Again, note how this is framed:

  • 40 hours of continuing education in a two‑year period
  • 6 of those hours in ethics/risk management/jurisprudence

—rather than any specified number of direct client contact or supervision hours for renewal. The hour specificity here is purely for continuing education, not practice or supervision.

3.3 Non‑practicing status

Licensees who attest to being permanently retired at renewal can:

  • Have the CE requirement waived and
  • Have the license status updated to “Non‑Practicing,” which means the license is current but not eligible for practice. (dsps.wi.gov)

Non‑practicing status must still be renewed each biennium.

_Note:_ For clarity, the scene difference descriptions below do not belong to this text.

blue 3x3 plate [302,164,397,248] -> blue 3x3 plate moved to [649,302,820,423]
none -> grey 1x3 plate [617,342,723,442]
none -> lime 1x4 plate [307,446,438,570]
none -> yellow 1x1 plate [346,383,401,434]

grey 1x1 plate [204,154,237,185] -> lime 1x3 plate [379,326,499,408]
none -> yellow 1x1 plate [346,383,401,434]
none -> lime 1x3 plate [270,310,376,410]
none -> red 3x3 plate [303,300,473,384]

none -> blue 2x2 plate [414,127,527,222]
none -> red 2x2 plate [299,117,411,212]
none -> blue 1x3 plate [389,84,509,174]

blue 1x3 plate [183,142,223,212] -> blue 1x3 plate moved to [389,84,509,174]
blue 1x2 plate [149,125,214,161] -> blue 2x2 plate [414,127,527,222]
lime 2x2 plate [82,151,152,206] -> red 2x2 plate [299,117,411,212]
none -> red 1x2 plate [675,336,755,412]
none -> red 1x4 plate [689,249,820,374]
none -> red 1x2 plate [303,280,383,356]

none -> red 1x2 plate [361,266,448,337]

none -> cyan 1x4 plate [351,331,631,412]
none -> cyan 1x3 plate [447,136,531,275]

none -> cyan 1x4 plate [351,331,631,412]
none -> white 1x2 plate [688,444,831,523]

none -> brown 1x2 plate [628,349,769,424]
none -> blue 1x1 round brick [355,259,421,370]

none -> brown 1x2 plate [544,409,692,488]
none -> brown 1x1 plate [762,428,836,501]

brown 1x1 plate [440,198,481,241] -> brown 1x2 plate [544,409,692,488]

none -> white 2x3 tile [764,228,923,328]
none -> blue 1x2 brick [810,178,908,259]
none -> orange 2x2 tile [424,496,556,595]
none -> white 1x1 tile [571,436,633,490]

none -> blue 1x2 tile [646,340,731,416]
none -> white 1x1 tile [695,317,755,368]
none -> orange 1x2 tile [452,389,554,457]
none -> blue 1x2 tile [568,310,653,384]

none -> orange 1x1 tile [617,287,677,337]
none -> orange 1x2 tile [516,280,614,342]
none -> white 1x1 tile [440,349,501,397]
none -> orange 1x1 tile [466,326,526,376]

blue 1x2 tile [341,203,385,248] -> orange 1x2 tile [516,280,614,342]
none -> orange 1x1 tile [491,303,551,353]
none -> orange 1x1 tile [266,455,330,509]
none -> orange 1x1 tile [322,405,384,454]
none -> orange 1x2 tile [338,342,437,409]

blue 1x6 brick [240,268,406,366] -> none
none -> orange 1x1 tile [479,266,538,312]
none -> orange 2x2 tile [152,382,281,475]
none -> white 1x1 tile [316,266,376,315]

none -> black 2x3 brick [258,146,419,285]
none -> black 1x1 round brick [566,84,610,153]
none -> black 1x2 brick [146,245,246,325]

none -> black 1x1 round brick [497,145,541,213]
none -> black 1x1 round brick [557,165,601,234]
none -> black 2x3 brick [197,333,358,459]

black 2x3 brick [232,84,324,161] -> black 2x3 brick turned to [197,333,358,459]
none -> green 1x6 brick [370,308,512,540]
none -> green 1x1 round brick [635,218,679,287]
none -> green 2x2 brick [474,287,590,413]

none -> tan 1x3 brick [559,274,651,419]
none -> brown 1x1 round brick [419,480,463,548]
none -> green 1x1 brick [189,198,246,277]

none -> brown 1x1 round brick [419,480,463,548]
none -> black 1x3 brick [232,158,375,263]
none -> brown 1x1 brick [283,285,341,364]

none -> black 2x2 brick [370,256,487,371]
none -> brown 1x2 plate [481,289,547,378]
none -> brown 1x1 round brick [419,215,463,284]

4. Summary of “hours” versus “years” in Wisconsin’s rules

Putting all of this into the specific “hours vs. supervision” frame you asked about:

  • Initial supervised experience requirement (historical):

    • The Psychology Examining Board did not define a fixed number of supervised practice hours (e.g., 1,500 direct + 1,500 supervised) for the Private Practice School Psychologist license.
    • Instead, it required “one year of experience or internship in school psychology under the supervision of a school psychologist licensed by the Wisconsin Department of Public Instruction,” documented through written verification. (dsps.wi.gov)
    • Any specific internship hour counts are governed by DPI and by individual programs, not by the Psychology Examining Board’s licensing rule.
  • Continuing education requirement (for existing licensees):

    • 40 hours of board‑approved continuing education every two‑year licensure period, with at least 6 hours in ethics, risk management, or jurisprudence, per PSY 4 and DSPS CE summaries. (dsps.wi.gov)
    • These are the only explicit hour counts tied to this credential in the current DSPS guidance, and they concern education hours, not service/supervision hours.
  • Exams and degrees:

    • Requirements here are expressed in terms of degree type, graduate credits, exam scores, and DPI licensure, not in numeric experience hours. (dsps.wi.gov)

If you are considering practice options today, the relevant active pathways in Wisconsin are generally:

  • DPI school psychologist licensure (for practice in schools), and/or
  • Full psychologist licensure under the Psychology Examining Board (for broader psychological practice in non‑school settings),

since the Private Practice School Psychologist credential is closed to new applicants.